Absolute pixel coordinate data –
============

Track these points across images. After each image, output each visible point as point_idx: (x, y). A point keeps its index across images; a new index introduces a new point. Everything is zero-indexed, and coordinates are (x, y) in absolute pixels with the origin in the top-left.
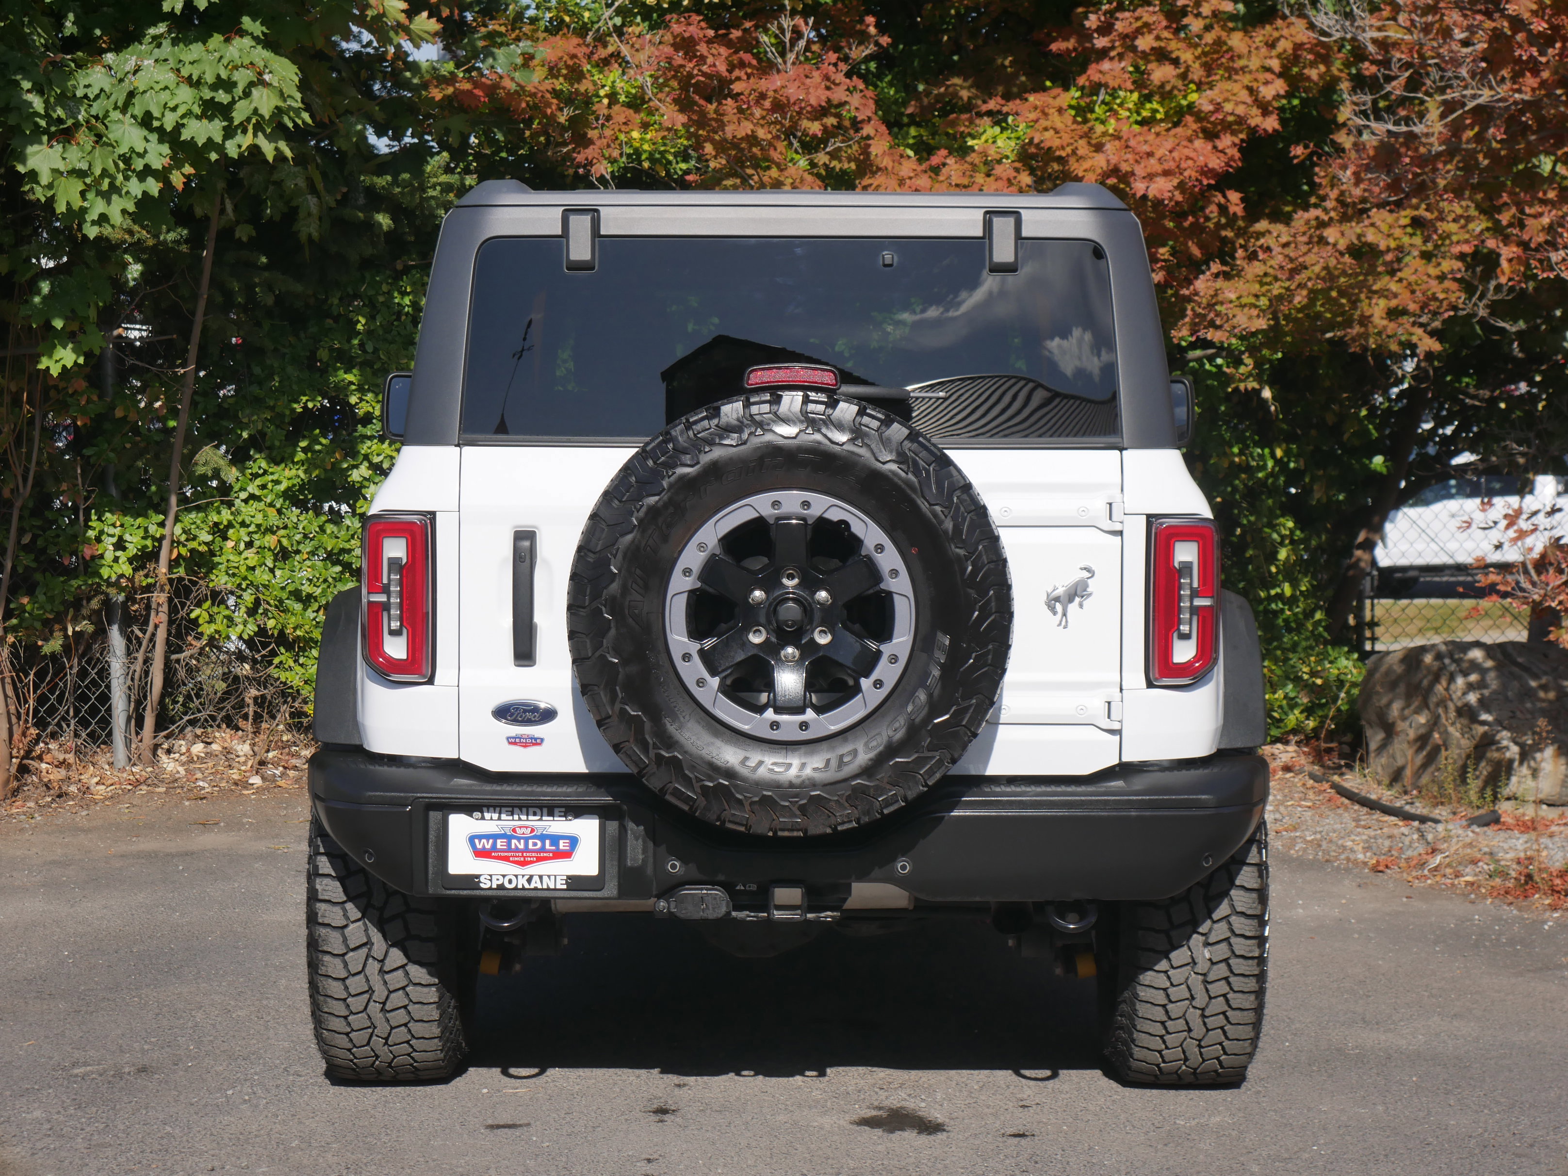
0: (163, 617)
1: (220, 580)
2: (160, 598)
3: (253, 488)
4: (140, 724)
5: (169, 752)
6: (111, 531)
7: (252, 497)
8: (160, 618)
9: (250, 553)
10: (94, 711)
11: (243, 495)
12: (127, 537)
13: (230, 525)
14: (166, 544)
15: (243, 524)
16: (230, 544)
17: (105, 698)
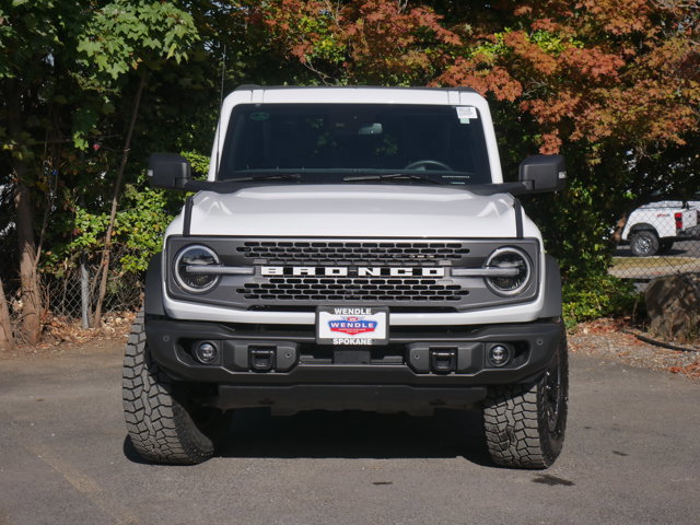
0: (107, 261)
1: (132, 245)
2: (106, 252)
3: (146, 204)
4: (94, 309)
5: (105, 322)
6: (85, 223)
7: (146, 208)
8: (105, 262)
9: (145, 233)
10: (73, 303)
11: (142, 207)
12: (93, 226)
13: (136, 220)
14: (110, 228)
15: (142, 220)
16: (136, 229)
17: (79, 297)
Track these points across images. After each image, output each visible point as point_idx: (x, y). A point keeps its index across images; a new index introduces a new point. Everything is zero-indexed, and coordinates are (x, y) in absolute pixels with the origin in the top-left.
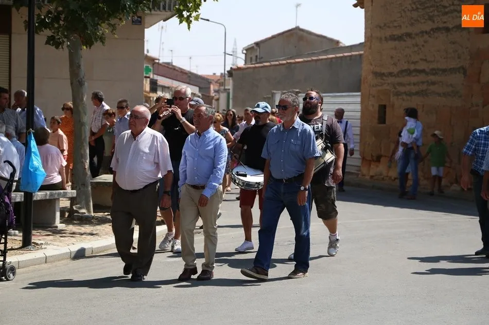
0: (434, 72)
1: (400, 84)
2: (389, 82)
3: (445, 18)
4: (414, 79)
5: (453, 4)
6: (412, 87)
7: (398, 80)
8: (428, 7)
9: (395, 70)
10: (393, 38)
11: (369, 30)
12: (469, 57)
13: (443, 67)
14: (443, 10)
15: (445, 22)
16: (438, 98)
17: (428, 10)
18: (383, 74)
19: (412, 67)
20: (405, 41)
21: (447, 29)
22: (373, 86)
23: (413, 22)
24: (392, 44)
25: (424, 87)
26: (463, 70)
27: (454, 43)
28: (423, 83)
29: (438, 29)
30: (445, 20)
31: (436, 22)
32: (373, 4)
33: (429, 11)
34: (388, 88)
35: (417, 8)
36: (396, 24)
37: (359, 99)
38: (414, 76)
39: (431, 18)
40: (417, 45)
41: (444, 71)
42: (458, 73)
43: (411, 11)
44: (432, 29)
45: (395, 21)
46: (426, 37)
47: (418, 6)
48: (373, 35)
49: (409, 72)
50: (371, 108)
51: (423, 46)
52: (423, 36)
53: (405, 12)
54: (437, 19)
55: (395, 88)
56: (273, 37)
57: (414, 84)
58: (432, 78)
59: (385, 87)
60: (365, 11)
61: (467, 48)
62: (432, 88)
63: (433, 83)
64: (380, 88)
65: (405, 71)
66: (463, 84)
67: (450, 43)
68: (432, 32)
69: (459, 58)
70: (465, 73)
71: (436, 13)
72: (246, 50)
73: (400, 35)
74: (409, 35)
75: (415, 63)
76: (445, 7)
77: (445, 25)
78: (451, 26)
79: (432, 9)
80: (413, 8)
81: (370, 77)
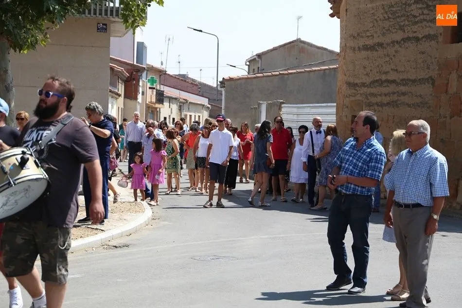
0: (405, 82)
1: (373, 95)
2: (362, 92)
3: (415, 28)
4: (385, 90)
5: (423, 14)
6: (384, 97)
7: (373, 90)
8: (399, 17)
9: (367, 80)
10: (366, 48)
11: (344, 40)
12: (438, 68)
13: (413, 77)
14: (413, 19)
15: (415, 32)
16: (407, 109)
17: (398, 20)
18: (356, 85)
19: (384, 78)
20: (377, 50)
21: (417, 39)
22: (347, 96)
23: (385, 31)
24: (364, 53)
25: (395, 98)
26: (431, 80)
27: (423, 53)
28: (394, 93)
29: (408, 39)
30: (415, 30)
31: (406, 31)
32: (348, 14)
33: (400, 21)
34: (360, 98)
35: (389, 18)
36: (368, 34)
37: (334, 110)
38: (386, 86)
39: (402, 28)
40: (388, 56)
41: (414, 81)
42: (426, 84)
43: (383, 20)
44: (403, 39)
45: (368, 31)
46: (397, 46)
47: (390, 16)
48: (348, 45)
49: (380, 83)
50: (345, 119)
51: (394, 56)
52: (394, 46)
53: (377, 21)
54: (407, 29)
55: (368, 99)
56: (275, 49)
57: (386, 95)
58: (403, 89)
59: (358, 97)
60: (340, 21)
61: (436, 58)
62: (402, 98)
63: (404, 94)
64: (353, 99)
65: (377, 81)
66: (431, 95)
67: (420, 53)
68: (402, 42)
69: (428, 68)
70: (433, 84)
71: (407, 23)
72: (249, 62)
73: (373, 45)
74: (381, 45)
75: (386, 73)
76: (415, 17)
77: (415, 35)
78: (420, 36)
79: (403, 18)
80: (385, 17)
81: (344, 87)
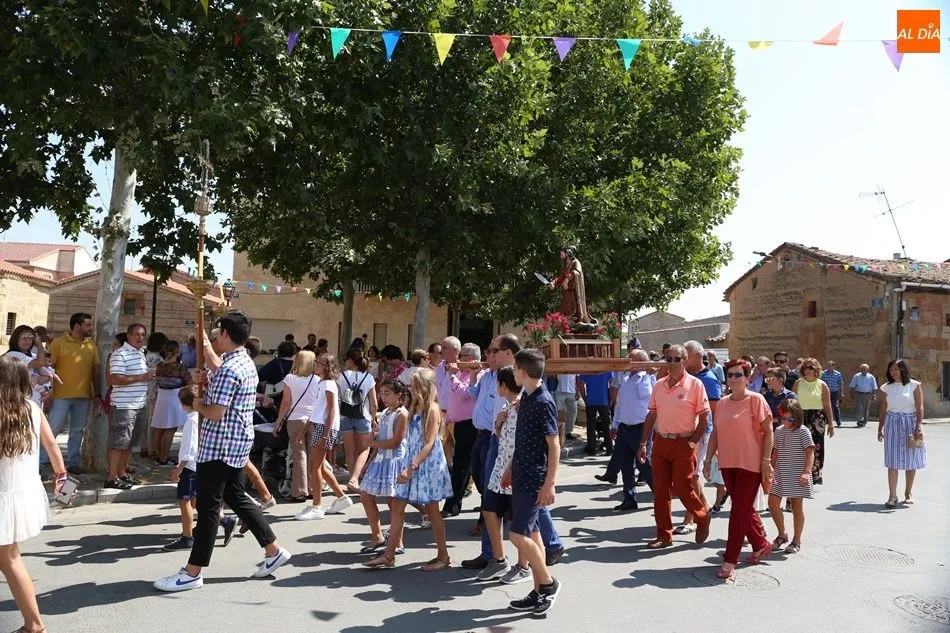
0: (778, 338)
1: (756, 344)
2: (748, 343)
3: (784, 309)
4: (765, 342)
5: (788, 301)
6: (763, 346)
7: (755, 342)
8: (772, 302)
9: (752, 336)
10: (750, 319)
11: (734, 314)
12: (800, 330)
13: (784, 335)
15: (784, 311)
17: (772, 304)
18: (743, 339)
19: (763, 335)
20: (758, 320)
21: (785, 315)
22: (737, 345)
23: (763, 310)
24: (749, 322)
25: (771, 346)
26: (796, 337)
28: (770, 344)
29: (779, 315)
31: (778, 311)
32: (736, 300)
35: (765, 303)
36: (751, 311)
38: (764, 340)
39: (774, 309)
40: (766, 323)
41: (784, 337)
42: (793, 339)
43: (761, 304)
45: (751, 309)
46: (772, 318)
49: (761, 338)
51: (770, 323)
52: (769, 318)
53: (757, 305)
54: (778, 309)
55: (752, 347)
57: (765, 345)
58: (776, 341)
59: (746, 346)
60: (730, 304)
61: (798, 325)
63: (777, 344)
64: (742, 346)
65: (758, 337)
66: (797, 345)
67: (788, 322)
68: (775, 316)
69: (794, 330)
70: (798, 339)
71: (778, 306)
73: (755, 317)
74: (760, 317)
75: (765, 333)
76: (783, 303)
78: (787, 313)
79: (775, 304)
80: (762, 302)
81: (736, 340)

============

Each record must be set down again without alteration, and no picture may be carried over.

Track these points across images. After each image, output each visible point as point_idx: (x, y). A point keeps its index across images; a new index introduces a new point. Everything is zero-indexed, and coordinates are (x, y) in absolute pixels with the origin in the top-left.
0: (163, 617)
1: (220, 580)
2: (160, 598)
3: (253, 488)
4: (140, 724)
5: (169, 752)
6: (111, 531)
7: (252, 497)
8: (160, 618)
9: (250, 553)
10: (94, 711)
11: (243, 495)
12: (127, 537)
13: (230, 525)
14: (166, 544)
15: (243, 524)
16: (230, 544)
17: (105, 698)
0: (107, 261)
1: (132, 245)
2: (106, 252)
3: (146, 204)
4: (94, 309)
5: (105, 322)
6: (85, 223)
7: (146, 208)
8: (105, 262)
9: (145, 233)
10: (73, 303)
11: (142, 207)
12: (93, 226)
13: (136, 220)
14: (110, 228)
15: (142, 220)
16: (136, 229)
17: (79, 297)
Track these points across images. After each image, output each visible point as point_idx: (x, y). A point keeps its index across images; a new index introduces a new point. Everything is zero-indexed, and coordinates are (x, y) in absolute pixels with the origin in the top-left.
0: (434, 72)
1: (400, 84)
2: (389, 82)
3: (445, 18)
4: (414, 79)
5: (453, 4)
6: (412, 87)
7: (398, 80)
8: (428, 7)
9: (395, 70)
10: (393, 38)
11: (369, 30)
12: (469, 57)
13: (443, 67)
14: (443, 10)
15: (445, 22)
16: (438, 98)
17: (428, 10)
18: (383, 74)
19: (412, 67)
20: (405, 41)
21: (447, 29)
22: (373, 86)
23: (413, 22)
24: (392, 44)
25: (424, 87)
26: (463, 70)
27: (454, 43)
28: (423, 83)
29: (438, 29)
30: (445, 20)
31: (436, 22)
32: (373, 4)
33: (429, 11)
34: (388, 88)
35: (417, 8)
36: (396, 24)
37: (359, 99)
38: (414, 76)
39: (431, 18)
40: (417, 45)
41: (444, 71)
42: (458, 73)
43: (411, 11)
44: (432, 29)
45: (395, 21)
46: (426, 37)
47: (418, 6)
48: (373, 35)
49: (409, 72)
50: (371, 108)
51: (423, 46)
52: (423, 36)
53: (405, 12)
54: (437, 19)
55: (395, 88)
56: (273, 37)
57: (414, 84)
58: (432, 78)
59: (385, 87)
60: (365, 11)
61: (467, 48)
62: (432, 88)
63: (433, 83)
64: (380, 88)
65: (405, 71)
66: (463, 84)
67: (450, 43)
68: (432, 32)
69: (459, 58)
70: (465, 73)
71: (436, 13)
72: (246, 50)
73: (400, 35)
74: (409, 35)
75: (415, 63)
76: (445, 7)
77: (445, 25)
78: (451, 26)
79: (432, 9)
80: (413, 8)
81: (370, 77)
0: (405, 82)
1: (373, 95)
2: (362, 92)
3: (415, 28)
4: (385, 90)
5: (423, 14)
6: (384, 97)
7: (373, 90)
8: (399, 17)
9: (367, 80)
10: (366, 48)
11: (344, 40)
12: (438, 68)
13: (413, 77)
14: (413, 19)
15: (415, 32)
16: (407, 109)
17: (398, 20)
18: (356, 85)
19: (384, 78)
20: (377, 50)
21: (417, 39)
22: (347, 96)
23: (385, 31)
24: (364, 53)
25: (395, 98)
26: (431, 80)
27: (423, 53)
28: (394, 93)
29: (408, 39)
30: (415, 30)
31: (406, 31)
32: (348, 14)
33: (400, 21)
34: (360, 98)
35: (389, 18)
36: (368, 34)
37: (334, 110)
38: (386, 86)
39: (402, 28)
40: (388, 56)
41: (414, 81)
42: (426, 84)
43: (383, 20)
44: (403, 39)
45: (368, 31)
46: (397, 46)
47: (390, 16)
48: (348, 45)
49: (380, 83)
50: (345, 119)
51: (394, 56)
52: (394, 46)
53: (377, 21)
54: (407, 29)
55: (368, 99)
56: (275, 49)
57: (386, 95)
58: (403, 89)
59: (358, 97)
60: (340, 21)
61: (436, 58)
62: (402, 98)
63: (404, 94)
64: (353, 99)
65: (377, 81)
66: (431, 95)
67: (420, 53)
68: (402, 42)
69: (428, 68)
70: (433, 84)
71: (407, 23)
72: (249, 62)
73: (373, 45)
74: (381, 45)
75: (386, 73)
76: (415, 17)
77: (415, 35)
78: (420, 36)
79: (403, 18)
80: (385, 17)
81: (344, 87)
0: (778, 338)
1: (756, 344)
2: (748, 343)
3: (784, 309)
4: (765, 342)
5: (788, 301)
6: (763, 346)
7: (755, 342)
8: (772, 302)
9: (752, 336)
10: (750, 319)
11: (734, 314)
12: (800, 330)
13: (784, 335)
15: (784, 311)
17: (772, 304)
18: (743, 339)
19: (763, 335)
20: (758, 320)
21: (785, 315)
22: (737, 345)
23: (763, 310)
24: (749, 322)
25: (771, 346)
26: (796, 337)
28: (770, 344)
29: (779, 315)
31: (778, 311)
32: (736, 300)
35: (765, 303)
36: (751, 311)
38: (764, 340)
39: (774, 309)
40: (766, 323)
41: (784, 337)
42: (793, 339)
43: (761, 304)
45: (751, 309)
46: (772, 318)
49: (761, 338)
51: (770, 323)
52: (769, 318)
53: (757, 305)
54: (778, 309)
55: (752, 347)
57: (765, 345)
58: (776, 341)
59: (746, 346)
60: (730, 304)
61: (798, 325)
63: (777, 344)
64: (742, 346)
65: (758, 337)
66: (797, 345)
67: (788, 322)
68: (775, 316)
69: (794, 330)
70: (798, 339)
71: (778, 306)
73: (755, 317)
74: (760, 317)
75: (765, 333)
76: (783, 303)
78: (787, 313)
79: (775, 304)
80: (762, 302)
81: (736, 340)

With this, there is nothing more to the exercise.